▸ Excerpt provided:

= Beginning of Section =

Pies and Mash was the food of the night and concluded an enjoyable evening.

OnOn

Pitt

Run 2622 – The Good, The Bad, The Ugly

What Happened Monday
Run 2622

The Good
The Bad
The Ugly
version of Bushies run in Yokine without the score by Ennio Morricone

The Good –
Chicken with corn in pea soup. A classic recipe by master chef Bushie with enough to feed a 50 hashmen and some.
The jokes by Sir Knob. Insanely funny. Where on earth does he get them from?

The Bad

Only 27 or 28 or so turned up. A small pack of runners possibly the smallest of all time set off and possibly the largest of all time 15, stayed put and who could blame them.

The Ugly

The wet. The wet. Ugly miserable wet. Lets hope there are not too many nights like this.

ON ON Chunda

Run 2621 – FT’s Cockman House Run

Was this FT’s Cockman House run or FT’s Cock-up run?

FT, always a forward planner, had planned this run site for a summer run. Well COVID-19 put paid to that. However, FT was up to the challenge, he provided shelter where there was no shelter, lights where there were no lights, no rain where there was rain and parking ….err the parking was fine.

The hashers assembled ready for the French challenge, sans the blue, white and red flag. We set off south down Cockman House Road towards Woodvale Drive, with no FT to lead the charge.

After a couple of FT’s (False Trails not French Ticklers) we headed towards Wanneroo Road. Moses handed the map to Bushie who conferred with Mastitis, but Mastitis claimed he didn’t’ have his ‘eyes’ so was as much help with finding trail as WHO is in managing COVID-19. Now I can empathise with Phantom, trying to ‘keep in contact with a map’ which has and many roads labelled as some hashers have set runs (that’s not many for those not familiar with my dry sense of humour) and is covered in shiny plastic which reflects a powerful torch beam back in ones eyes is difficult to say the least.

= End of Section =

▸ Material provided:
= Beginning of Section =

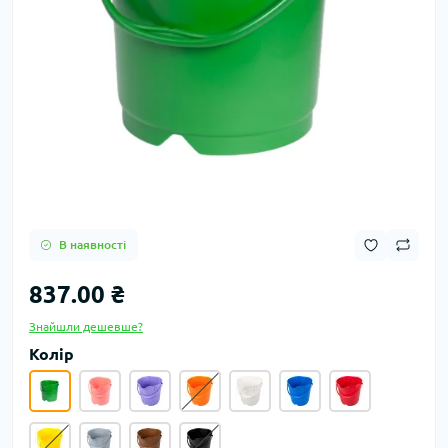
В наявності
837.00 ₴
Знайшли дешевше?
Колір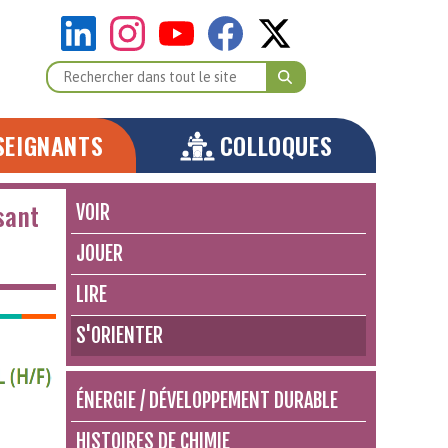
SEIGNANTS
COLLOQUES
sant
VOIR
JOUER
LIRE
S'ORIENTER
ÉNERGIE / DÉVELOPPEMENT DURABLE
HISTOIRES DE CHIMIE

= End of Section =

▸ Work request 1:
Answer these questions using the run reports:
(a) What food ended the evening described at the very start?
(b) Who is credited with the chicken with corn in pea soup on Run 2622?
(c) On Run 2621, which road did the hashers set off south down?
▸ Work request 2:
From the run reports, return the passage from "What Happened Monday" to "get them from?" word for word.
▸ Work request 3:
Translate this sentence from the run reports into Spanish: "We set off south down Cockman House Road towards Woodvale Drive, with no FT to lead the charge."

▸ Worked solution 1:
(a) Pies and Mash
(b) Bushie
(c) Cockman House Road

▸ Worked solution 2:
What Happened Monday
Run 2622

The Good
The Bad
The Ugly
version of Bushies run in Yokine without the score by Ennio Morricone

The Good –
Chicken with corn in pea soup. A classic recipe by master chef Bushie with enough to feed a 50 hashmen and some.
The jokes by Sir Knob. Insanely funny. Where on earth does he get them from?

▸ Worked solution 3:
Partimos hacia el sur por Cockman House Road en dirección a Woodvale Drive, sin FT para encabezar la marcha.